Little Angel (Angelita) by Graciela Iturbide, 1979. Photo: Graciela Iturbide

Death is an eternal condition that always marks the corners of Iturbide’s pictures. There are harbingers of death – angels, calaveras, a woman dangling a dead chicken as she walks past a blood-spattered wall, photographs of mourners performing cemetery rituals, sets for many of Iturbide’s works in the 1970s and 1980s. Dark clouds of birds, another foreboding motif, recurs in several works from different periods. Then there’s Iturbide’s indisputable masterpiece, the eerie Angel Woman shot on Pentax in the Sonoran Desert in 1979 – the hunched figure of the woman, more Reaper than savior, with her back to the camera forming the shape of a crucifix against the landscape . There are encounters with death that are harder to bear: a child”the angel”, wrapped lovingly and small in her coffin, photographed in Guanajuato in 1978. Iturbide lost her daughter Claudia, aged six, in 1970. She photographed child funerals for almost a decade after the tragedy.

Although Iturbide photographed all over the world, this exhibition shows that her best work was done in Mexico. Although she grew up Catholic in the urban, cosmopolitan city of Mexico City, the remote and spiritual landscapes of Oaxaca and Juchitan seem to ignite her vision most vividly. The works she made there in the late 1970s and 1980s stand out—mostly portraits of indigenous women and children with whom she lived, learned, and healed. Iturbide was among the first to preserve its cultural practices in photography.

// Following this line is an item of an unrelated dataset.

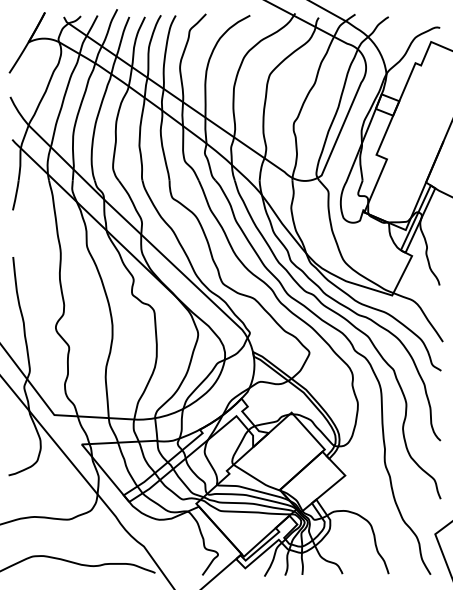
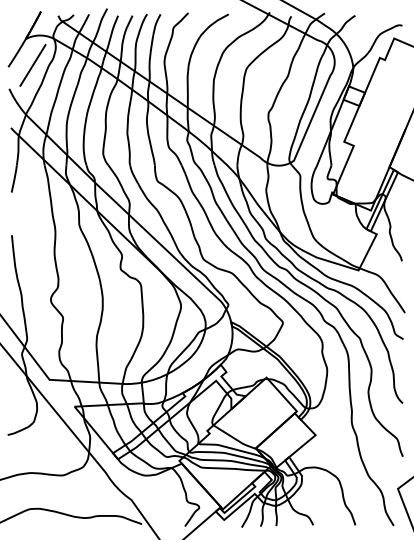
line: (35, 71) -> (32, 65), added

The Birdman by Graciela Iturbide, 1984. Photo: Graciela Iturbide

But wherever Iturbide goes with his camera, it’s hard to escape a sense of fatalism, mystery, and melancholy. Her cinematic tone—always stopping short of the kind of yearning or theatricality that dominated documentary photography of the same period—owes in part to the photographer Manuel Alvarez Bravo, with whom Iturbide trained. Yet, unlike Alvarez Bravo’s more traditionally perfect compositions, there is always something odd about Iturbide’s images: the windswept hair and skirt of the woman in the Lizard; the hand that interrupts the glitter of a glittering carpet of fish. At the center of an image taken from the backseat of a moving vehicle in Chalma, Mexico, in 1984, is a reflection in the mirror—a terrifying masked face, a thriller in one shot. It shows how Iturbide experiments with visual tricks, from mirrors to darkroom techniques, finding ways to play with what you see and what you don’t. Even when there is silence, it is loaded with suggestions of violence.

Iturbide’s anti-fiction shows a world that is harsh and prickly. Even as she gradually moved away from portraiture in the 1990s to a more abstract and architectural language, her motifs expressed these same concerns. Another perfect Iturbide metaphor comes in a later series shot in the late 1990s at the Oaxaca Botanical Garden. These anthropomorphic portraits of cacti show their jagged spines gently wrapped in newspaper and tied with wood to protect them from the harsh environment. Even that which appears violent or threatening is vulnerable to uncontrollable forces.

Iturbide’s images grab you fiercely by the throat and won’t let go. Time – unlike the railway clock frozen forever at 10:2 in a photo taken in the Czech Republic – does not stand still. You don’t come to Iturbide for comfort or joy. You come to hear the death knell ring. You can either run and hide or stand and listen.